(Beginning of Dataset extract)

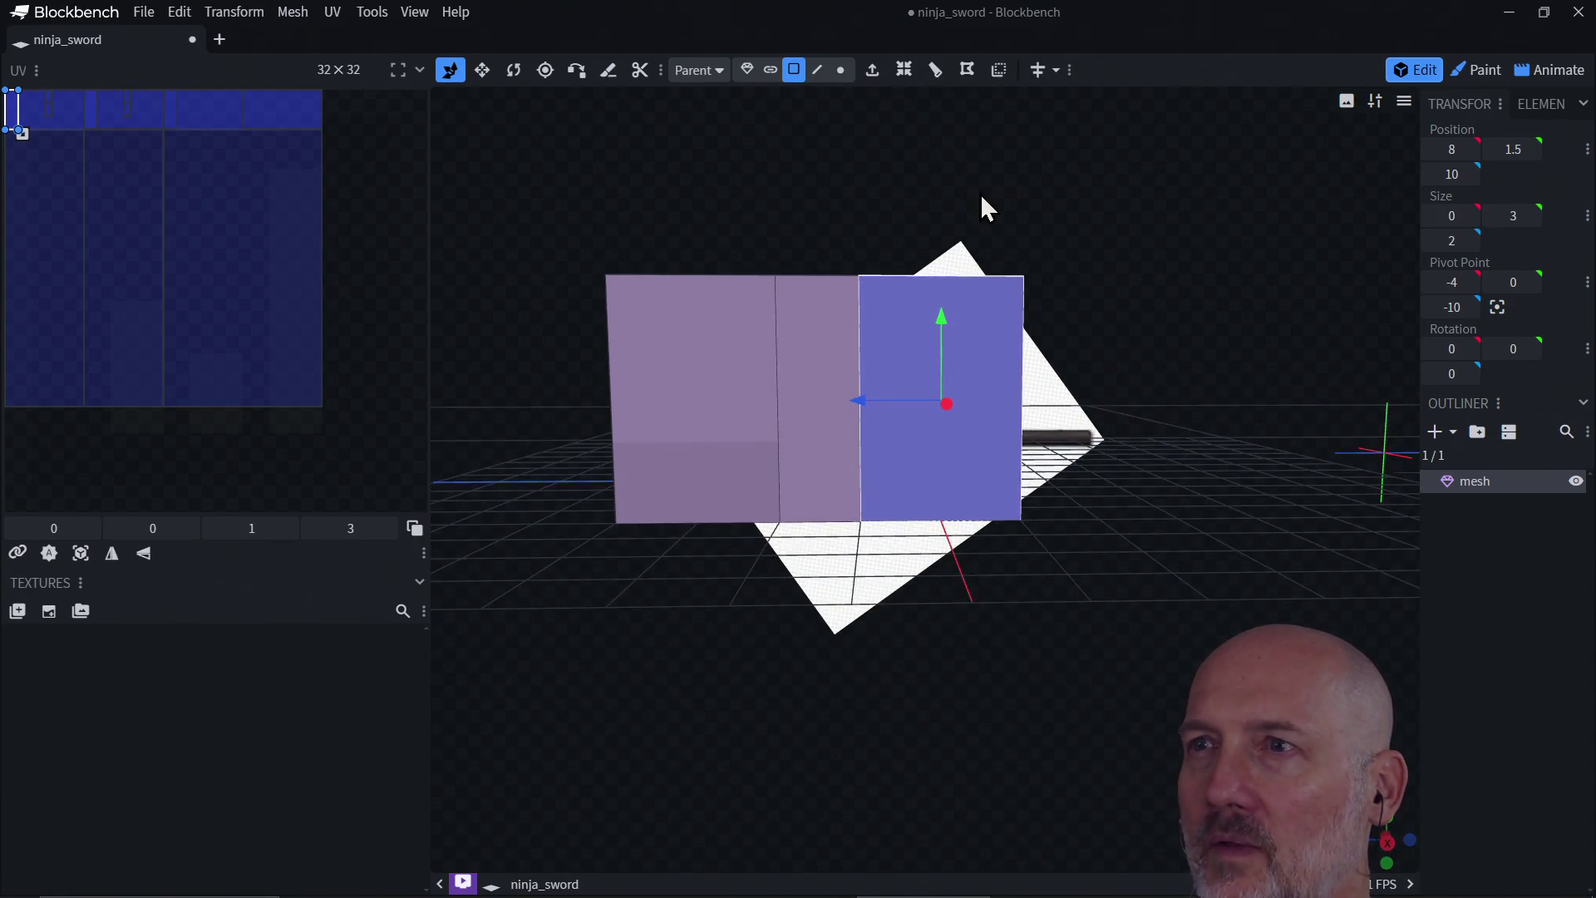
pyautogui.click(935, 70)
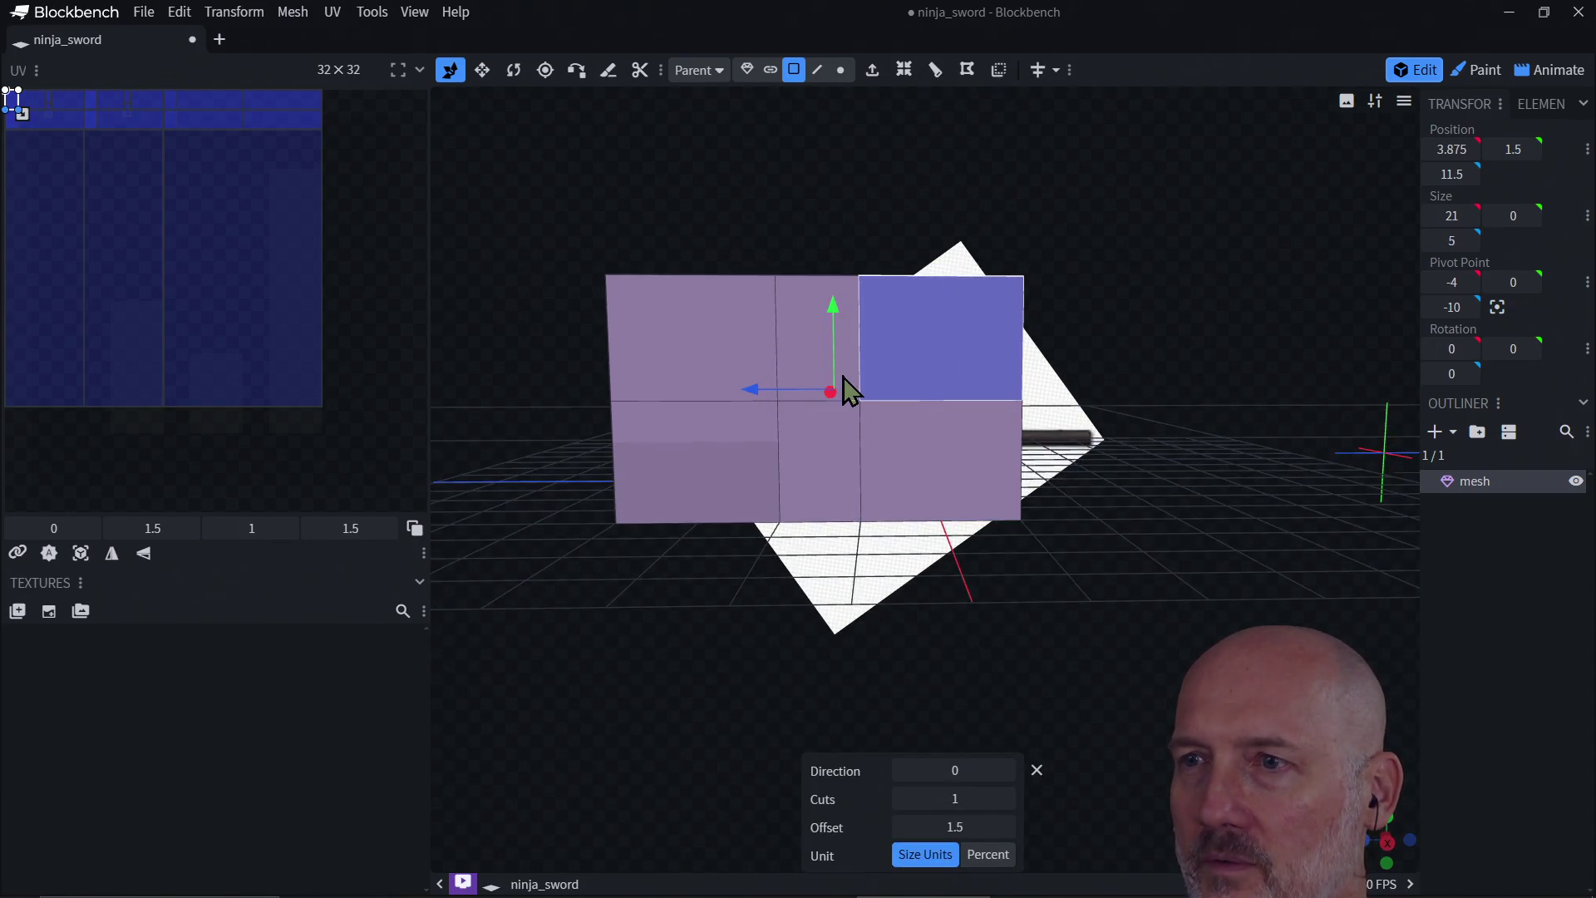
pyautogui.moveTo(835, 384); pyautogui.dragTo(834, 332)
pyautogui.press('v')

(End of Dataset extract)

Work required. Would you please repeat all the data word for word, but without the pictures?

Exercise solution.
pyautogui.click(935, 70)
pyautogui.moveTo(835, 384); pyautogui.dragTo(834, 332)
pyautogui.press('v')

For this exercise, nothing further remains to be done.